→ THE PROBLEM
Reproduce word for word the part of the text on Irish electricity regulation below that opens with the words containing "An application for planning" and closes with "from the development.".

The Electricity Regulation Act 1999 (the “1999 Act”), as amended, is the principal piece of legislation that governs the electricity industry in Ireland. The 1999 Act has been enacted to implement EU Directive 96/92/EC into Irish law. It established the CRU, which is responsible for issuing licences for the generation and supply of electricity in Ireland.

An application for planning permission must be submitted to An Bord Pleanála for the construction of a generation facility/development, and an environmental impact assessment report (EIAR) is generally required. The Environmental Impact Assessment Directive sets out where an EIAR is so required, which includes for developments that would have a significant effect on the environment. In the EIAR, the developer should include details of how it proposes to deal with any negative effects on the environment from the development.

The 1999 Act includes a procedure, involving public consultation, by which the CRU may modify an issued authorisation or licence.

Section 16 of the 1999 Act provides that the construction or re-construction of a generation station, for the purpose of supply to final customers, requires an authorisation granted by the CRU. Granting an authorisation may be subject to terms and conditions specified in the authorisation and may relate to, for example, the generating capacity of the proposed generating station. Furthermore, Section 17 of the 1999 Act states that an application for the authorisation to construct or reconstruct a generating station must be in writing, contain information as required by the CRU, and be accompanied by a fee. When an application is rejected by the CRU, the applicant has 28 days to appeal the CRU decision. The authorisation granted by the CRU may be modified or revoked by the CRU in accordance with the 1999 Act.

→ DATA EXCERPTS

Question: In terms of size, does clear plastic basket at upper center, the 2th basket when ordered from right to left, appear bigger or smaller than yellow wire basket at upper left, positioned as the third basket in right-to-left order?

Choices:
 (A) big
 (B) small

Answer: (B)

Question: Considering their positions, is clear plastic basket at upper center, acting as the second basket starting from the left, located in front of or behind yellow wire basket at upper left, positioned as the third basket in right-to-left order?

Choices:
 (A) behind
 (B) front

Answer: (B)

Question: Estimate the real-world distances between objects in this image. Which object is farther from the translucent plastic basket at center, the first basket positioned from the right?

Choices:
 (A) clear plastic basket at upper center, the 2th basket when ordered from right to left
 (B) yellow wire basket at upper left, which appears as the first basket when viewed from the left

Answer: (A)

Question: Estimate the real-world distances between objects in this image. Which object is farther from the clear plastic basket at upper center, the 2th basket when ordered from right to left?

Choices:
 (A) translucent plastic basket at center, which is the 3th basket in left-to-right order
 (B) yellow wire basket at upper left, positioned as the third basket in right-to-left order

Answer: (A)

...

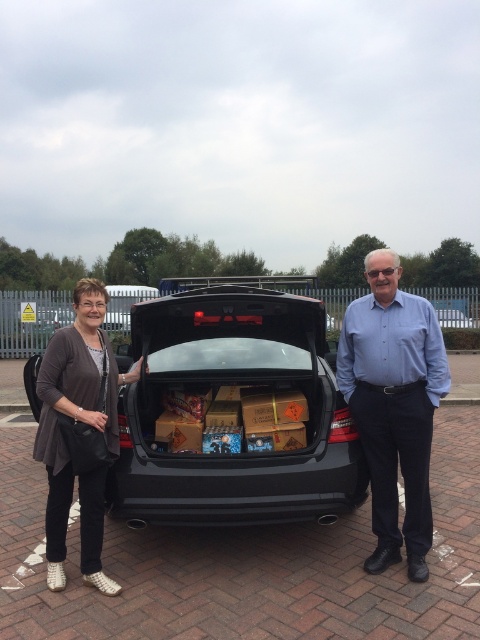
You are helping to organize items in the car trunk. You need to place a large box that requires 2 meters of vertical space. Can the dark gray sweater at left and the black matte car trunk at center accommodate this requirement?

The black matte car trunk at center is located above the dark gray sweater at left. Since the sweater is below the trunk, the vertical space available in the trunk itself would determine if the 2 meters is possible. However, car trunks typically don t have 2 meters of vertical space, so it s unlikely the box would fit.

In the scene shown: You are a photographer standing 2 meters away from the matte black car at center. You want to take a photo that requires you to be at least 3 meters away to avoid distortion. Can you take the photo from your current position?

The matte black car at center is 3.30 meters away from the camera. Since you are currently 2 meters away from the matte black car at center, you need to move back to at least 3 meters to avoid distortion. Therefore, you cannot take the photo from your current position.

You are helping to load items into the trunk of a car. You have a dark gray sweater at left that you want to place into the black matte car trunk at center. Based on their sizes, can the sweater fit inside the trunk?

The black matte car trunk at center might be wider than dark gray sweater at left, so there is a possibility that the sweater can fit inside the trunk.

→ FULL ANSWER
An application for planning permission must be submitted to An Bord Pleanála for the construction of a generation facility/development, and an environmental impact assessment report (EIAR) is generally required. The Environmental Impact Assessment Directive sets out where an EIAR is so required, which includes for developments that would have a significant effect on the environment. In the EIAR, the developer should include details of how it proposes to deal with any negative effects on the environment from the development.